Having clerked in a small general store in Hartford, Connecticut, he married Lucy Phelps, also of Simsbury, and moved to New York, where he and his cousin John Jay Phelps opened a profitable dry goods business. While making a fortune in the dry goods business, Amos Eno parlayed his profits into real estate investment in Manhattan, New York, buying corner lots and occasionally full undeveloped city blocks.[2] His brownstone-fronted store at 74 Broadway had the reputation of having been the first use of brownstone in the city.[3] Retiring from active participation as a merchant, he concentrated in 1856–59 in building the famous Fifth Avenue Hotel at the corner of Fifth Avenue and 23rd Street in Madison Square, Manhattan, and the adjacent Madison Square Theatre in 1863. North of the Square he built a brick four-storey house at 233 Fifth Avenue that served as his residence for many years, then from 1890 housed the Reform Club of New York,[4] recently (1888) founded by Anson Phelps Stokes.[5] He and relatives established the Second National Bank of New York, headquartered in the hotel.

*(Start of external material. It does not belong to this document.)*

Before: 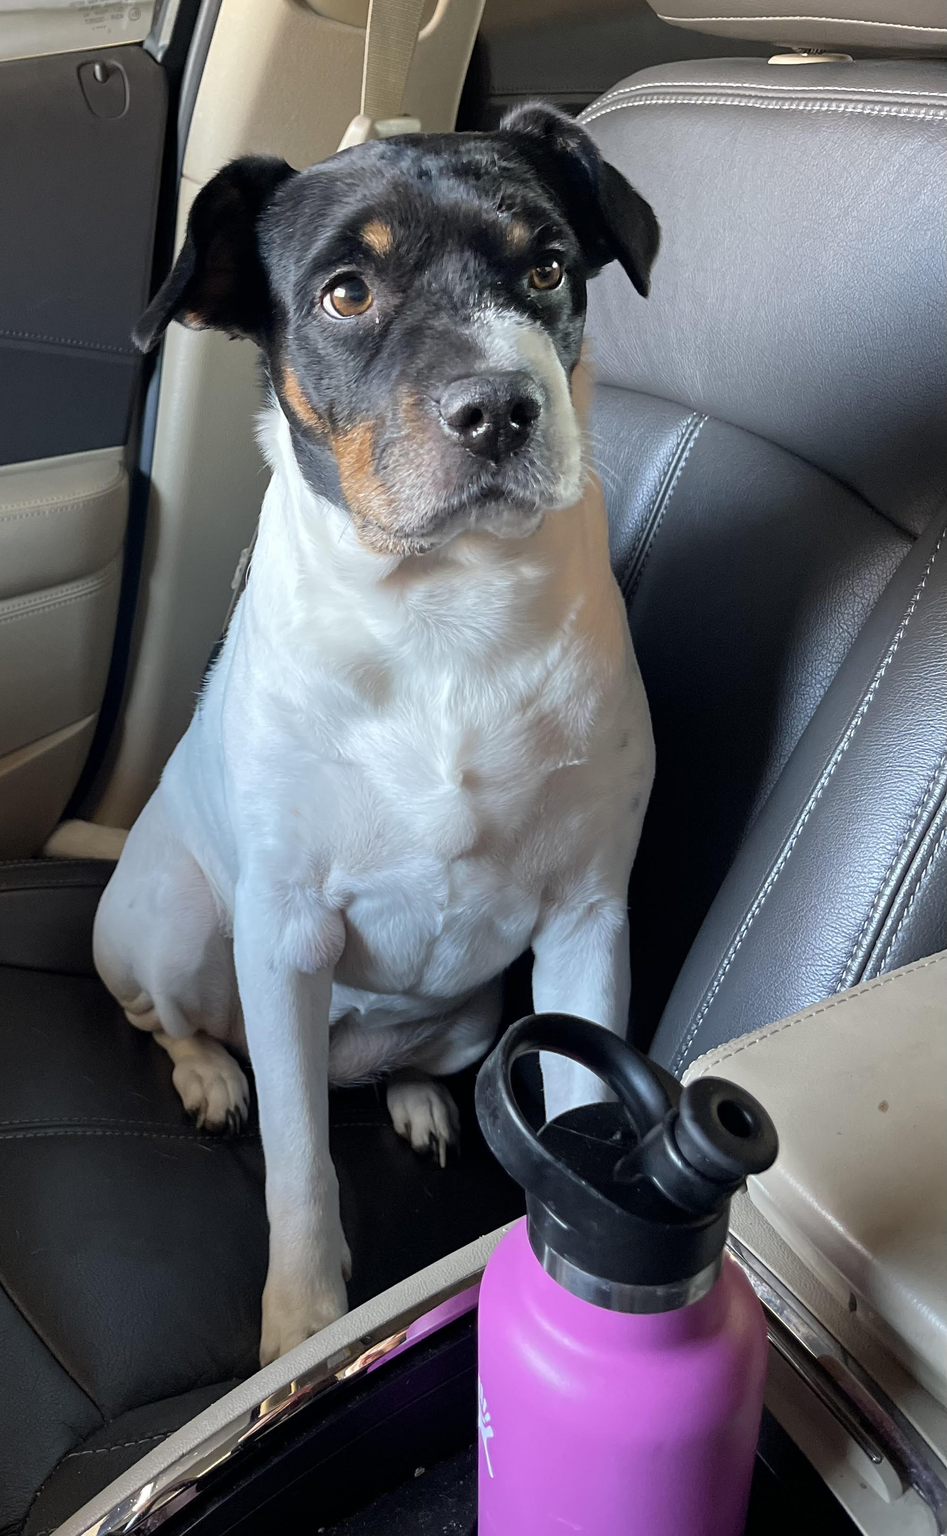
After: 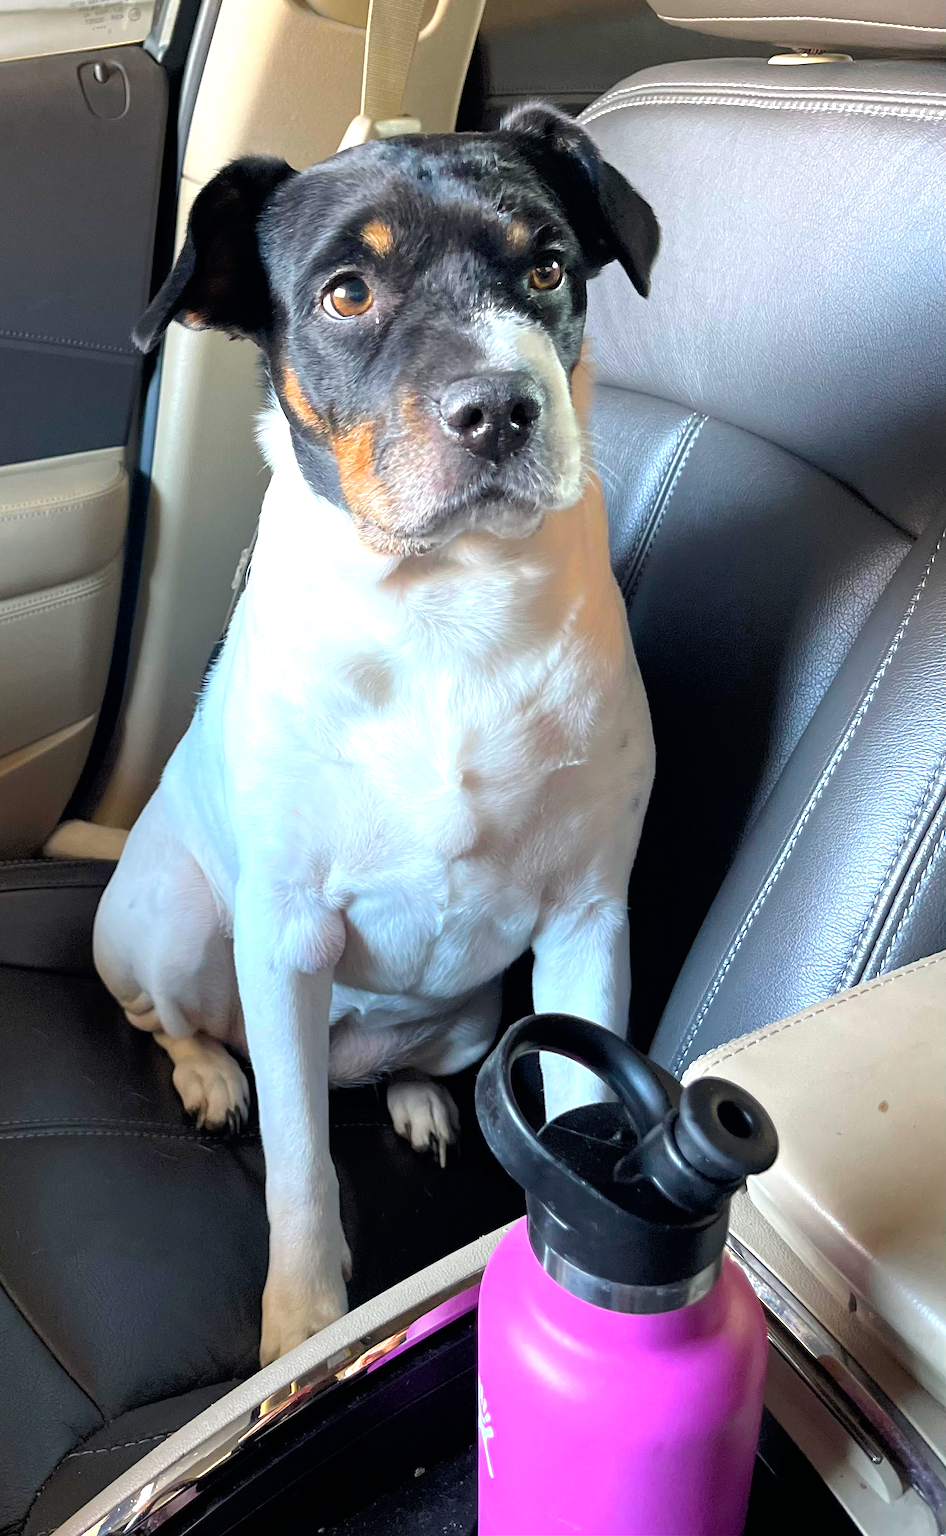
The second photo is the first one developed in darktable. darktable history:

In 1884 scandal hit the family bank when one of Amos' sons, John Chester Eno, president of the bank, embezzled millions of dollars and then fled to Canada to avoid prosecution. Eno never closed the bank, though three to four million dollars were withdrawn in panic, and made good his son's embezzlement, "though he never recovered from the shock".[6]

After settling his son's debts, Amos retreated to the family summer residence in Simsbury, the Amos Eno House (1820, on the National Register of Historic Places) which had been erected by Eno's father-in-law, Elisha Phelps. Every summer the Eno family would visit the house, which was enlarged by Eno and by his daughter Antoinette Eno Wood. He was a founding benefactor of the Simsbury Free Library, among other local philanthropic gestures.

He held the greater part of a full block facing Broadway in Longacre Square (now Times Square). His last real estate speculations were in open lots in the Upper West Side.

Eno's portrait by Eastman Johnson, commissioned by his family in 1899, was a posthumous one, based on photographs; it is conserved in the New York State Museum.[7] A grandson, Amos Richards Eno Pinchot (1873–1944), was an American reformist, a mainstay and the historian of the Progressive Party, 1912-16.

References

  1. Obituary: The New York Times, 22 February 1898.
  2. Obituary: New York Times.
  3. Obituary: New York Times.
  4. Obituary: The New York Times (address misprinted as "23 Fifth Avenue").
  5. Madison Square North Historic District Designation, :14
  6. Obituary: New York Times.
  7. New York State Museum: Portrait of Amos R. Eno Archived May 23, 2011, at the Wayback Machine.